# [EXCERPT]
Jewish inmates observe Passover


San Antonio Express-News

KENEDY -- For two hours a month, a plain conference room becomes a synagogue for a handful of Jewish inmates at the Connally Unit state prison.

Seated on folding chairs around a small table, they cover their heads with yarmulkes. They munch on matzo crackers and macaroons. They drink red grape juice in white Styrofoam cups.

And they make toasts with the man who links the Jewish free world to the faith they struggle to observe behind bars.

Rabbi Yosef Marrus of San Antonio makes an hour-and-a-half drive to this South Texas prison.

"What if you or I were there? Would we not want someone to visit us?" said Marrus, an Orthodox rabbi of the Chabad Lubavitch of South Texas. "No Jew is left behind no matter where they are, whether they're in prison or a place where there are no Jews."

Today begins the eight-day Passover holiday, and its message of freedom, that God delivered the ancient Israelites from Egyptian bondage, is an easy one for the inmates to apply.

"Even though I'm locked up physically, mentally and spiritually, I'm free," said Gary Simpson, 46, who has served 10 years of a 40-year prison sentence for sexual assault of a child.

Six state prisons have designated space for Jewish services and educational programming. Marrus is one of three official Jewish chaplains for the state's 861 inmates who say they are Jewish. Only 75 legitimately qualify as Jewish, according to the chaplains. The rest are converts, who are welcomed at services but whose link to Judaism hasn't been confirmed, the rabbis said.

Besides stocking chapels with ritual food and materials, the rabbis also advocate for openness to Judaism in a state prison system where 130-plus faiths compete for accommodation.

During Marrus' visit last month, he conducted a rehearsal of the Passover ceremony, or Seder. The inmates read from the step-by-step booklet for Passover, the Haggadah, and recited prayers and blessings in Hebrew and English. They asked themselves the Passover questions aimed at reflection of the historic event as well as what it means to everyday life.

"Why is this night different from all other nights?" Marrus asked them rhetorically. "What did this mean thousands of years ago? What did this mean for Jews living in Auschwitz or to you now in prison? Focus on the positive, not the negative."

For the inmates, Passover feeds their hope in a hostile environment where they are pressured to join gangs and can come to believe that their lives are not redeemable.

"Where we live, it's hard to have hope," said 25-year-old David Holford, only four years into a life sentence for capital murder, which mandates at least another 36 years before he's eligible for parole.

# [TASKS AND EXERCISES]
1/ Reproduce the passage of the Passover article starting at "Besides stocking chapels" and ending at "to everyday life.", replacing "chapels" with "prayer rooms".
2/ Condense the paragraph of the Passover article that begins "Six state prisons have designated space" while keeping its main facts.

(Dataset items)
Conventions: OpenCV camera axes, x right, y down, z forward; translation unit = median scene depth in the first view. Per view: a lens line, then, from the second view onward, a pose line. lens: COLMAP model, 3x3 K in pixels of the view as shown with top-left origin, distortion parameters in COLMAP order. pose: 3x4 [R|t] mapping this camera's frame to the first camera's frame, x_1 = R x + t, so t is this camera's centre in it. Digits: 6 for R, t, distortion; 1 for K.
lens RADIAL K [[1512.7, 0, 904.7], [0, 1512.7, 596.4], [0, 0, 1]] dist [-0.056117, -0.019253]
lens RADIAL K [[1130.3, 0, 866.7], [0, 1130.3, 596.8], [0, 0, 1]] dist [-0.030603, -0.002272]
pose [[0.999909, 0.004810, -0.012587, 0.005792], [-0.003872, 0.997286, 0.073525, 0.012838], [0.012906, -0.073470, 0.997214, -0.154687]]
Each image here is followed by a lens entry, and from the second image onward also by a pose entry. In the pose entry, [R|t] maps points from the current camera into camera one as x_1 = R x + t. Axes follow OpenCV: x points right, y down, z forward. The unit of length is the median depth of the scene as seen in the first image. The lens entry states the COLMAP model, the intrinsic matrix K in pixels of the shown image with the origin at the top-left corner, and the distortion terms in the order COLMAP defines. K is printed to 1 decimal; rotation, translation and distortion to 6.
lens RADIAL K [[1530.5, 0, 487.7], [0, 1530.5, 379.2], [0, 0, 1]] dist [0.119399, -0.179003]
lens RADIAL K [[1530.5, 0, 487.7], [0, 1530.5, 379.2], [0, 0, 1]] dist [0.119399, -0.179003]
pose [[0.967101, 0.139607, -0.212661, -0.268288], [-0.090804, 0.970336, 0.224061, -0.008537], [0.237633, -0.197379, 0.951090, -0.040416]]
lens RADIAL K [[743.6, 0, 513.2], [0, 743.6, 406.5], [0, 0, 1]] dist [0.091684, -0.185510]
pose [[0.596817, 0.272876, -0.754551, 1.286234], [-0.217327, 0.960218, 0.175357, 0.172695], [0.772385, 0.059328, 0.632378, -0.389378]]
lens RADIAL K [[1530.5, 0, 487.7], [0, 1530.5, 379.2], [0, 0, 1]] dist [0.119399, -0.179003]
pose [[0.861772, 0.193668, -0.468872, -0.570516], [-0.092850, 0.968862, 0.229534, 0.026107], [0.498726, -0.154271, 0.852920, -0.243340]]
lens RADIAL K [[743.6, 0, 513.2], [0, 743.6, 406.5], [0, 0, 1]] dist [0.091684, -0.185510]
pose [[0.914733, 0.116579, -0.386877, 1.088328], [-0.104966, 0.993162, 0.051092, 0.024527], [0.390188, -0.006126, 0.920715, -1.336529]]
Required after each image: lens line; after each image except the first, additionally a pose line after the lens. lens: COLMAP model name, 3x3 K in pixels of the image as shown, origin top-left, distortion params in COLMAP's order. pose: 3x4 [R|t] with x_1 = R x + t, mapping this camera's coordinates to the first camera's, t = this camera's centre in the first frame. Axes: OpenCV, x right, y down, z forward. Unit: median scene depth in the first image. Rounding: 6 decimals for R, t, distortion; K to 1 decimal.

# [ACTIVITY ANSWERS]
1/
Besides stocking prayer rooms with ritual food and materials, the rabbis also advocate for openness to Judaism in a state prison system where 130-plus faiths compete for accommodation.

During Marrus' visit last month, he conducted a rehearsal of the Passover ceremony, or Seder. The inmates read from the step-by-step booklet for Passover, the Haggadah, and recited prayers and blessings in Hebrew and English. They asked themselves the Passover questions aimed at reflection of the historic event as well as what it means to everyday life.

2/ Six state prisons set aside space for Jewish services and education. Marrus is one of three official Jewish chaplains for the 861 state inmates who say they are Jewish. The chaplains count only 75 as legitimately Jewish. The rest are converts who are welcome at services but whose link to Judaism hasn't been confirmed.